Postmodern Conservative

The Republican Party Needs Truth and Reconciliation

But it won't be getting it anytime soon.

Matthew Continetti is absolutely right that the Republican Party faces disaster by potentially nominating an obvious and reckless conman for president. It just isn’t clear that Republican political elites (in the form of government officeholders and party officials) have the legitimacy to take the nomination from Trump without alienating that plurality of Republicans who supported Trump in the primaries, and that majority of Republican-identifiers who have come to support Trump after he became the presumptive nominee.

The root of the problem is that, before Republican voters were taken in by the con artist, the Republican elites tried (ineptly) to con the Republican voters.  It was the Republican Party’s elites (represented in the infamous Republican National Committee’s autopsy) that ignored the unpopularity of the party’s economic agenda.  

The Republican leadership instead chose to move economic policy in an even more elite-friendly direction.  They RNC supported “comprehensive immigration reform.”  In Washington parlance, this includes a large expansion of future low-skill immigration.  Expanding future immigration is a spectacularly unpopular policy.  It is unpopular among Democrats, Republican and independents. 

And yet, the RNC (and the Republican members of the Senate’s Gang of Eight) had the gall to present the plan as a matter of electoral necessity.  This lie was just as audacious (and more consequential) than anything Trump has said about the alleged success of Trump Steaks.

Continetti is right when he calls on Republicans to embrace “this big, crazy, wonderful country that has made them literally the wealthiest and most entitled generation of human beings in the history of the world”. Too many conservatives just seem to want a comfortable corner of the media where they can sit and complain about the kids as they wait to die.

To be fair, it looked like Republican voters might have supported an inclusive and modern conservatism, but those voters were betrayed.  Going into 2016, there were two insurgent candidacies that were being run by conventional politicians.  Ted Cruz’s insurgency was self-consciously belligerent and insular.  He was a conservative fighter who would fight for conservatism.  But most normal people don’t care – and are right not to care – about how conservative someone is or isn’t.

Marco Rubio’s appeal was that he was an insurgent who could connect the older, whiter, Republican base with the rest of our crazy, wonderful country.  He had taken on the Republican bosses by beating the slimy and obviously unprincipled Charlie Crist in the Florida GOP Senate primary, but he was also comfortable in a world with gangsta rap.

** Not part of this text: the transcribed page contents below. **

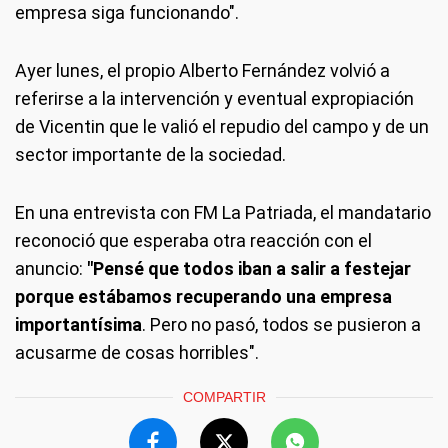
empresa siga funcionando".
Ayer lunes, el propio Alberto Fernández volvió a
referirse a la intervención y eventual expropiación
de Vicentin que le valió el repudio del campo y de un
sector importante de la sociedad.
En una entrevista con FM La Patriada, el mandatario
reconoció que esperaba otra reacción con el
anuncio:
"Pensé que todos iban a salir a festejar
porque estábamos recuperando una empresa
importantísima
. Pero no pasó, todos se pusieron a
acusarme de cosas horribles".
COMPARTIR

Instead of being an insurgent populist, Rubio betrayed his election promises and sided with the Republican elites on immigration –  the issue that most bitterly divided Republican politicians from Republican voters.  Rubio then insulted everyone’s intelligence with his shifting explanations for his flip-flops.  Then a Rubio aide was caught explaining that one of the purposes of the Rubio-supported immigration plan was to free employers of the burden of having to hire American low-skill workers who “can’t cut it.”  Rubio has never been held to account for how his behavior helped turn even the idea of a politician leading an inclusive, populist insurgency into a bitter joke.

Republican politicians poisoned the atmosphere first.  They are in a weak position to call Trump untrustworthy because they proved themselves untrustworthy long before Trump announced he was running for president.  Their problem isn’t Trump.  Their problem is a lack of legitimacy with Republican voters.  If Republican elected officials and party apparatchiks had legitimacy, they would have little trouble dispatching a presumptive nominee that was as erratic and despicable as Trump.  If Republican elites had legitimacy, Trump would never have gotten anywhere near the nomination in the first place. 

The first step is not replacing Trump – though I would gladly support replacing Trump.  The first step is Republican politicians figuring out where they themselves went wrong.  Then they could start rebuilding trust with Republican voters. 

But I doubt that the Haley Barbours, Paul Ryans, Jeb Bushes, and Reince Priebuses think that they themselves have done much wrong.  They think that the voters were wrong for rejecting a program of tax cuts for the rich, expanded low-skill guest worker programs, and entitlement cuts growth, optimism and responsibility.  If Republican elites could dump Trump, they would replace him with a candidate who supported an agenda that was rejected by two-thirds of the party’s primary voters.   

In short, Republican elites can’t regain legitimacy because they can’t be honest with their voters about what went wrong.  They can’t even be honest with themselves.